On the cutting edge of medicine today is a field called surgicogenomics that is emerging from the intersection of genetics and stem cell research and surgical practice.

While the surgeons of history had to rely on their eyes alone, and those of the 20th century saw through the lens of medical imaging, surgeons in the present Genomic Era can look at their patients on the molecular level, examining the genes that provide a complete set of instructions for the creation and functioning of their bodies. Based on this information, surgeons can more accurately determine when and how to operate, avoid potential complications, and predict the outcome of treatment.
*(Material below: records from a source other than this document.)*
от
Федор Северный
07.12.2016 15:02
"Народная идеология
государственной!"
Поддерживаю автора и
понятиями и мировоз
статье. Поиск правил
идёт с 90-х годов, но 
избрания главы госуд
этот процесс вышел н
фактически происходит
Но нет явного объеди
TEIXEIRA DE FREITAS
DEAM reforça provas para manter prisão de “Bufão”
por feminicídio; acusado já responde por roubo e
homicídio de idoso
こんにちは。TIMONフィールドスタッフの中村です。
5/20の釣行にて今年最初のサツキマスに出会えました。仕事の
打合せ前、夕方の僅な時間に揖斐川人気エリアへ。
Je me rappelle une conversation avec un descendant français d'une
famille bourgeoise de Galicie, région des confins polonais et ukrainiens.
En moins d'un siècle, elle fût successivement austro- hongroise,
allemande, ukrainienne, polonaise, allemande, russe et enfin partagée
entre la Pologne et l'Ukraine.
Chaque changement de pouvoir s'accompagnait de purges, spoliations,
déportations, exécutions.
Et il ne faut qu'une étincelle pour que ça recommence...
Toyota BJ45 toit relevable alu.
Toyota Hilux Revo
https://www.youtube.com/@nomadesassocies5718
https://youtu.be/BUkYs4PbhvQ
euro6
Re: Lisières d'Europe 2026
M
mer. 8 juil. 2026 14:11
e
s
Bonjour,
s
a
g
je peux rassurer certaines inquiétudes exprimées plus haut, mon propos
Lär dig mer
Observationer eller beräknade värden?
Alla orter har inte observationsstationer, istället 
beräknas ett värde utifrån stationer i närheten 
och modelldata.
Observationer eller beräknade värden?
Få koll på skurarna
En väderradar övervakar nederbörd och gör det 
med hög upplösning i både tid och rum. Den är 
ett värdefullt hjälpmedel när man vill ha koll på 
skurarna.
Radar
Moreover, today’s surgeon can draw from recent amazing successes in animal studies demonstrating the use of stem cells in therapeutic transplantation for the purpose of curing a wide range of especially difficult genetic diseases, including heart disease, Parkinson’s disease, and Duchenne muscular dystrophy. In particular, the use of patient-derived induced pluripotent stem cells (IPSC), just discovered in 2007, will allow the surgeon to perform transplants without the threat of immune rejection.

The complete map of the human genome was finished in 2003 by a private enterprise headed by Craig Venter in collaboration with the federally and internationally funded Human Genome Project. The precise sequence of the 3.2 billion nucleotide base pairs that make up this human genetic blueprint now guide the hand of today’s surgeon and will point the way toward unknown territory—the New World of tomorrow’s regenerative and stem cell medicine.